One of the biggest issues in this discussion is how to reference
genomes that are not all unique, while also creating names for the
"statistically most similar" representative genomes for groups of
similar organisms. If you are only working at the level of
representative genomes, as upper ontologies do, then you don't need to
think about, or engineer practical solutions around the problem of
naming and managing the increasing detail down the line for how those
names are agreed on and discovered. However, if you don't know what
your users will want to talk about, then you can't rely on the high
level names, as you may accidentally say something that is not
universally consistent (read that as Gödel consistent if you want to
understand basically what I meant).

To achieve a typically consistent solution you would either need to
create every possible name in the various levels of granularity, from
specific base-pair-unique named sequence up to the finally agreed on
statistical model for the genome, or alternatively, you could just
stick with only using the most specific name and use inferencing to
derive the other names based on user-driven ontologies, which are not
necessarily widely shared upper ontologies.

Both of those have engineering difficulties, as the first is heavy on
disk-space, and the second is heavy on computation and forces people
to regenerate names for all hypothetical sequences, even if you didn't
completely sequence an entire genome and were unsure whether the rest
of the genome had any effect on the outcome of your conclusion or on
the realistic value of your statements. If, as the RDF theorists seem
to be saying, the focus must be on avoiding all collisions, past,
future and present, then you would have to go with the first solution
and customise your own names for everything, as the second may not be
consistent with what you meant in the future if the heirarchy changed,
and the first would at least have the benefit that if the heirarchy
changed, at least someone knew what you initially meant to manually
reconstruct your results based on your names and not the shared names
(if they are actually created after everyone is forced to rename
everything themselves just incase).

>>
>> Life scientists attempting to use RDF to model their heterogeneous
>> information aren't trying to make ambiguous statements or reject the
>> wisdom of the logic/maths backgrounds of the specifications authors,
>> they are just trying to get work done, and it seems that we are being
>> told that we are bad citizens for having a complex, "un-truthy"
>> domain.
>
>
> If I see a biologist doing mathematics, I'm going to look at whether they
> get it right. If they do representation I'm going to expect they do it
> right. I look to see that I they do the biology right too (best I can). The
> labs hire professionals to do their mass spec.
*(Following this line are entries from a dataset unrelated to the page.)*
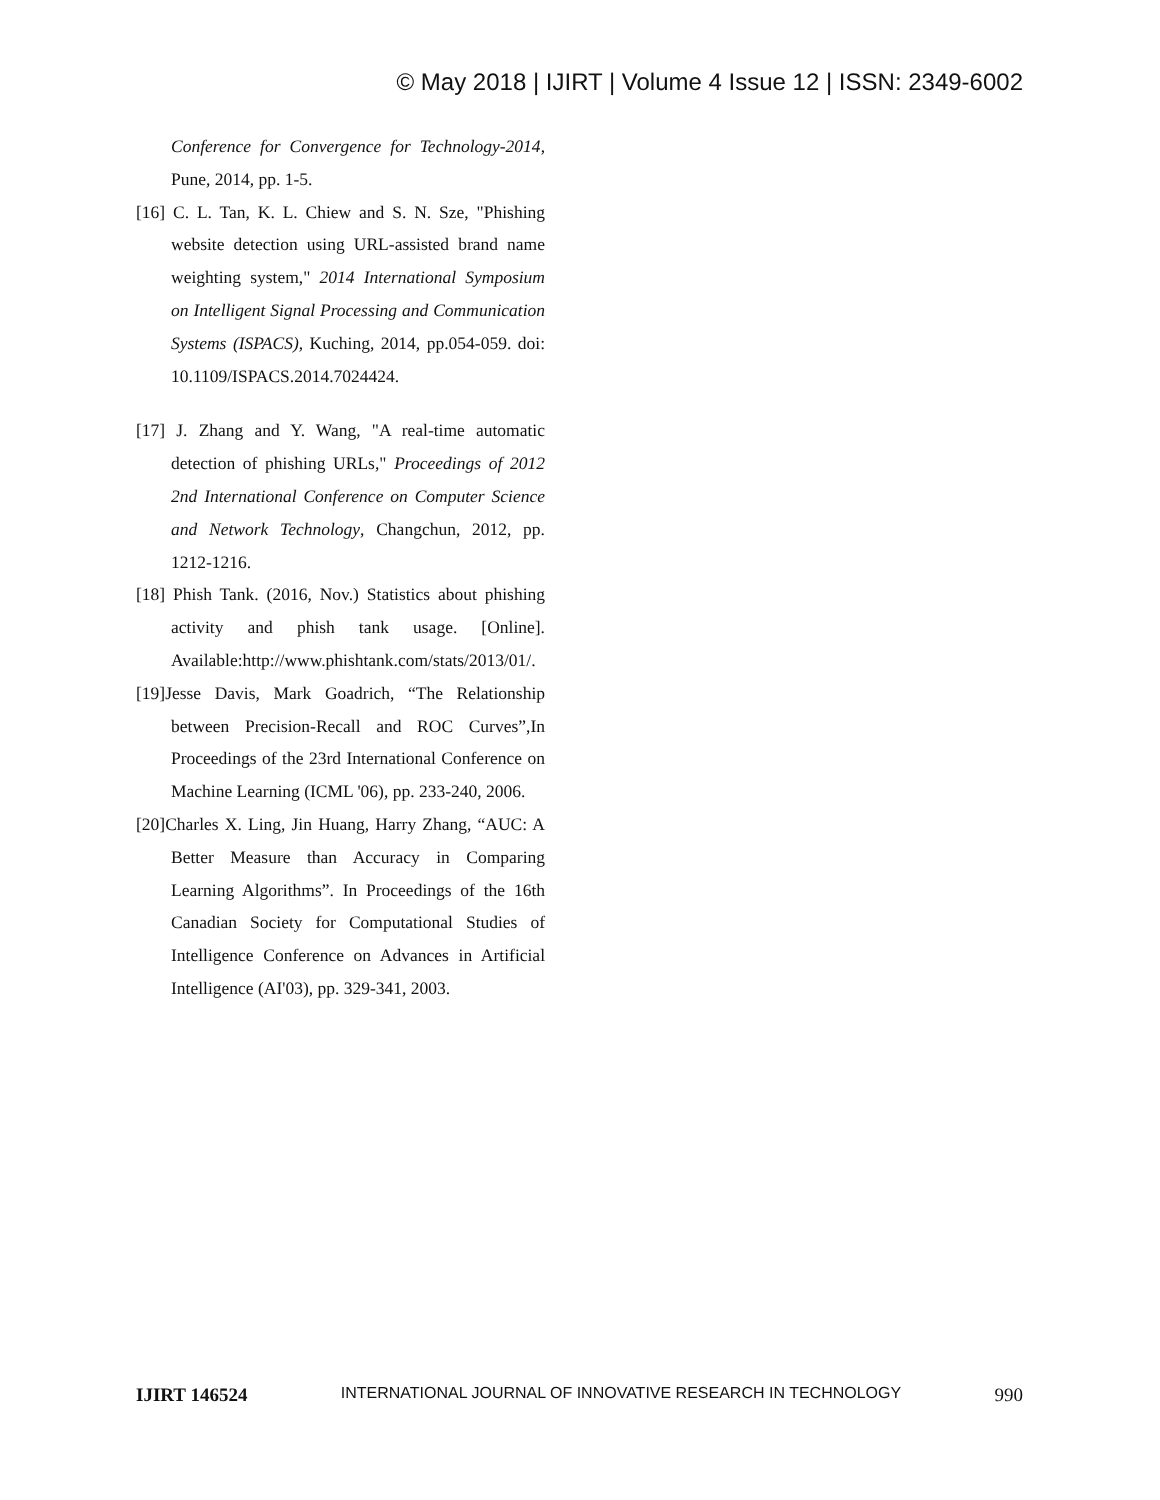© May 2018 | IJIRT | Volume 4 Issue 12 | ISSN: 2349-6002
Conference for Convergence for Technology-2014, Pune, 2014, pp. 1-5.
[16] C. L. Tan, K. L. Chiew and S. N. Sze, "Phishing website detection using URL-assisted brand name weighting system," 2014 International Symposium on Intelligent Signal Processing and Communication Systems (ISPACS), Kuching, 2014, pp.054-059. doi: 10.1109/ISPACS.2014.7024424.
[17] J. Zhang and Y. Wang, "A real-time automatic detection of phishing URLs," Proceedings of 2012 2nd International Conference on Computer Science and Network Technology, Changchun, 2012, pp. 1212-1216.
[18] Phish Tank. (2016, Nov.) Statistics about phishing activity and phish tank usage. [Online]. Available:http://www.phishtank.com/stats/2013/01/.
[19]Jesse Davis, Mark Goadrich, “The Relationship between Precision-Recall and ROC Curves”,In Proceedings of the 23rd International Conference on Machine Learning (ICML '06), pp. 233-240, 2006.
[20]Charles X. Ling, Jin Huang, Harry Zhang, “AUC: A Better Measure than Accuracy in Comparing Learning Algorithms”. In Proceedings of the 16th Canadian Society for Computational Studies of Intelligence Conference on Advances in Artificial Intelligence (AI'03), pp. 329-341, 2003.
IJIRT 146524 INTERNATIONAL JOURNAL OF INNOVATIVE RESEARCH IN TECHNOLOGY 990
Should we expect less for
> data?

I think that may be missing the point from my view. I don't view
myself as a software engineer trying to do something perfect based on
a software engineering theory. I view myself as a scientist trying to
use software engineering to make practical problems easier to think
about, while providing some small piece of detail about the realistic
environment that we live in. Whether I am able to eventually do that
in a way that everyone will agree on is highly doubtful, although that
won't stop me trying to recursively approach a set of solutions.